Although I think this logic is irrefutable, some courts nevertheless act like they believe otherwise. For example, in Purvis v. Commissioner, T.C. Memo. 2020-13, at *33-*48, here, the Tax Court found that the taxpayers committed civil fraud subject to the penalty under § 6663. The Court concluded after 15 pages analyzing the evidence (*48): “Accordingly, we hold that petitioners are liable for the section 6663(a) fraud penalties for the years at issue.”
The Court then (at *49-*50) considered the reasonable cause defense. But why did the Court do that after the Court found that the taxpayer had intended to violate a known legal duty?
One reason is the way the statutory provisions are written. Specifically, § 6663 imposes the penalty for fraud but then, § 6664(c)(1), here, states (emphasis supplied): “No penalty shall be imposed under section 6662 or 6663 with respect to any portion of an underpayment if it is shown that there was a reasonable cause for such portion and that the taxpayer acted in good faith with respect to such portion.” But, as established in the criminal context, the taxpayer (called defendant in a criminal context) cannot have intended to violate a known legal duty if he had a reasonable cause/good faith defense. That surely must be true in the civil context as well.
I would appreciate readers view on this issue. Specifically, is it possible for the Government (the IRS in a Tax Court case) to prove civil fraud by clear and convincing evidence and the taxpayer then establish a reasonable cause/good faith defense?
One other thought. The regulations for the reasonable cause defense under § 6664 on only address the accuracy related penalty under § 6662. See Regs. § 1.6664-4, titled "Reasonable cause and good faith exception to section 6662 penalties." I suspect that this analysis is the reason. The reasonable cause defense is an oxymoron if § 6663 civil fraud is proved. But § 6664(c) is not the only time that Congress has legislated an oxymoron.
Addendum 1/17/20 12:00pm:
I add just a few bullet points without extended discussion:
- The FBAR nonwillful civil penalty permits a reasonable cause defense but the FBAR willful civil penalty does not. See § 5321(a)(5), here. Although the comparison of the FBAR willful civil penalty to the § 6663 civil fraud penalty is not exact, I think genre of conduct penalized by both penalties is basically the same. Of course, this invites the question of why Congress would have provided a reasonable cause defense to the § 6663 civil fraud penalty but not for the FBAR willful civil penalty. I don't know the answer to that question, but I do assert above that the requirements for the civil fraud penalty will necessarily negate the reasonable cause defense.
- In a criminal case, the defendant gets the reasonable cause "defense" (not a defense at all) before the jury if the record has some evidence of reasonable cause. In that environment, the defendant might get a jury instruction on reasonable cause (such as good faith or reliance on tax professional), but courts hold that, given the definition of willful, the reasonable cause instruction is not necessary.
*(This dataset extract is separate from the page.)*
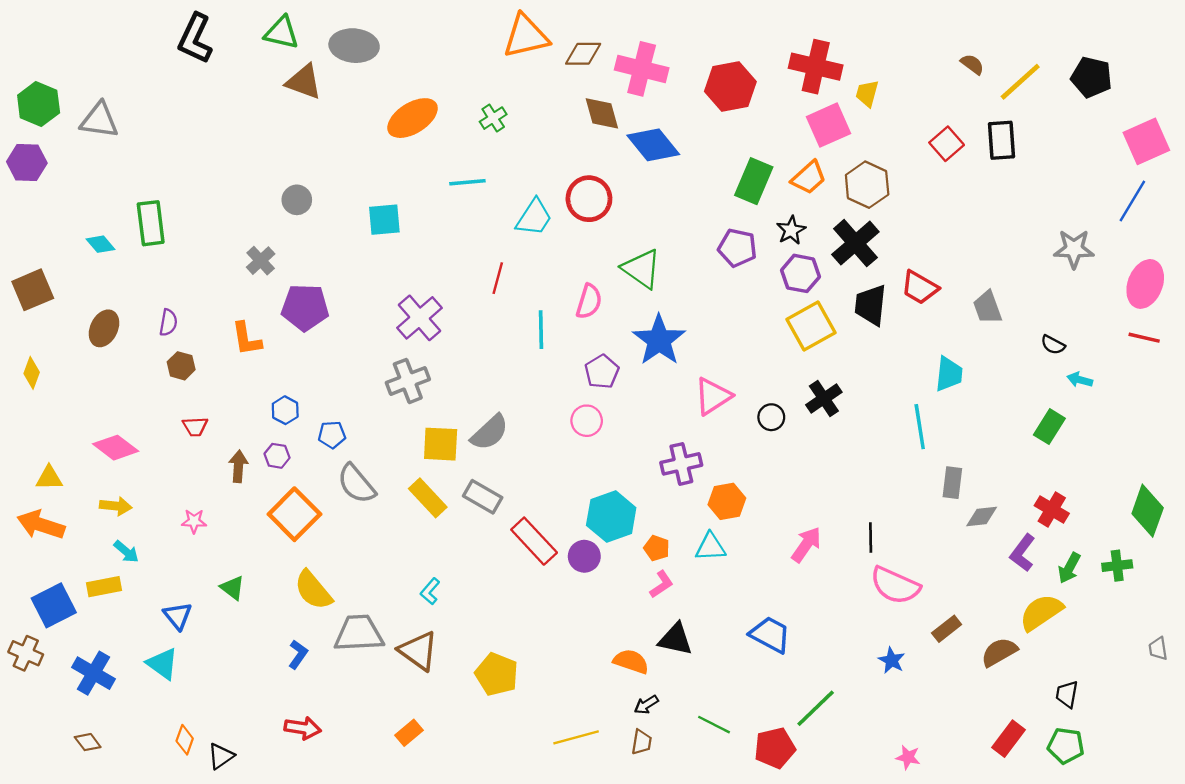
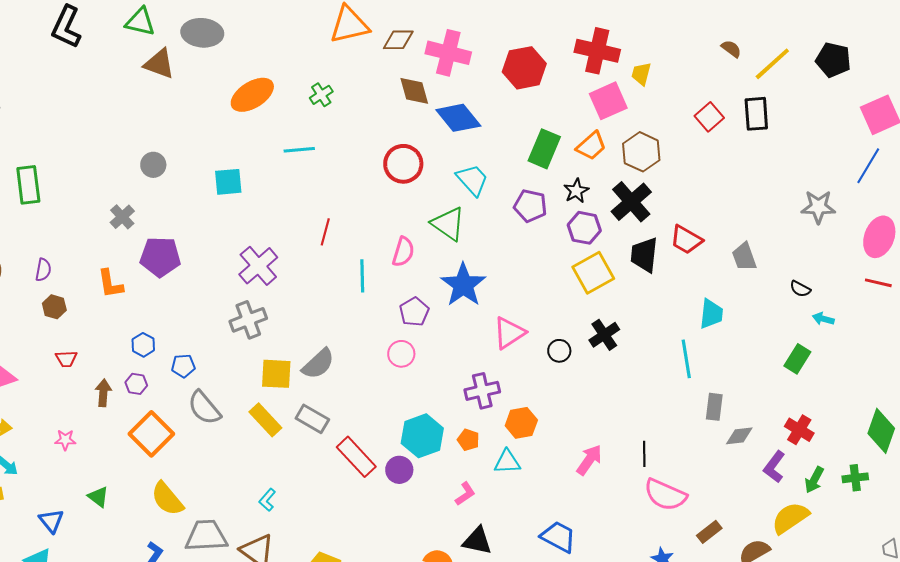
cyan trapezoid: (534, 217) -> (472, 180), moved, turned -75
orange pentagon: (657, 548) -> (468, 440), moved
In such cases, whether or not the instruction is given, the defense can argue to the jury that the defendant's reasonable cause negates willfulness. The Government's burden is to prove beyond a reasonable doubt that the defendant was willful, which necessarily negates reasonable cause.
- In a civil case, to sustain the civil fraud penalty, the Government must prove fraud (willfulness) by clear and convincing evidence. However, in order to prove the accuracy related penalty in § 6662, the Government must only establish a production burden that the § 6662 penalty applies in cases subject to § 7491(c) and once it has done so, the taxpayer must prove that he is not liable for the accuracy related penalty described in § 6662 and that, even if he is liable, then he has reasonable cause which avoids the penalty. E.g., Gustashaw v. Commissioner, 696 F.3d 1124, 1134 (11th Cir. 2012); Klamath Strategic Investment Fund v. United States, 568 F.3d 537, 548 (5th Cir. 2009); and Montgomery v. Commissioner, 127 T.C. 43, 66 (2006). But, since the § 6662 accuracy related penalty itself does not negate reasonable cause, § 6664(c)'s application to the § 6662 accuracy related penalty can be meaningful.
- Also worth consideration is the fact that conviction of tax evasion can give rise to collateral estoppel in civil cases where fraud is in issue (such as the unlimited statute of limitations and, most prominently here, the § 6663 civil fraud penalty). I am not aware that any court has considered the reasonable cause defense to the application of collateral estoppel to avoid the § 6663 civil fraud penalty, despite the fact that § 6664(c)(1) seems to permit the defense. Of course, as interpreted tax evasion negates reasonable cause in the criminal tax case and perhaps that nuance carries over to preclude the applicable of § 6664(c)(1) reasonable cause defense.
Note: This is a duplicate of a posting on my Federal Tax Crimes Blog.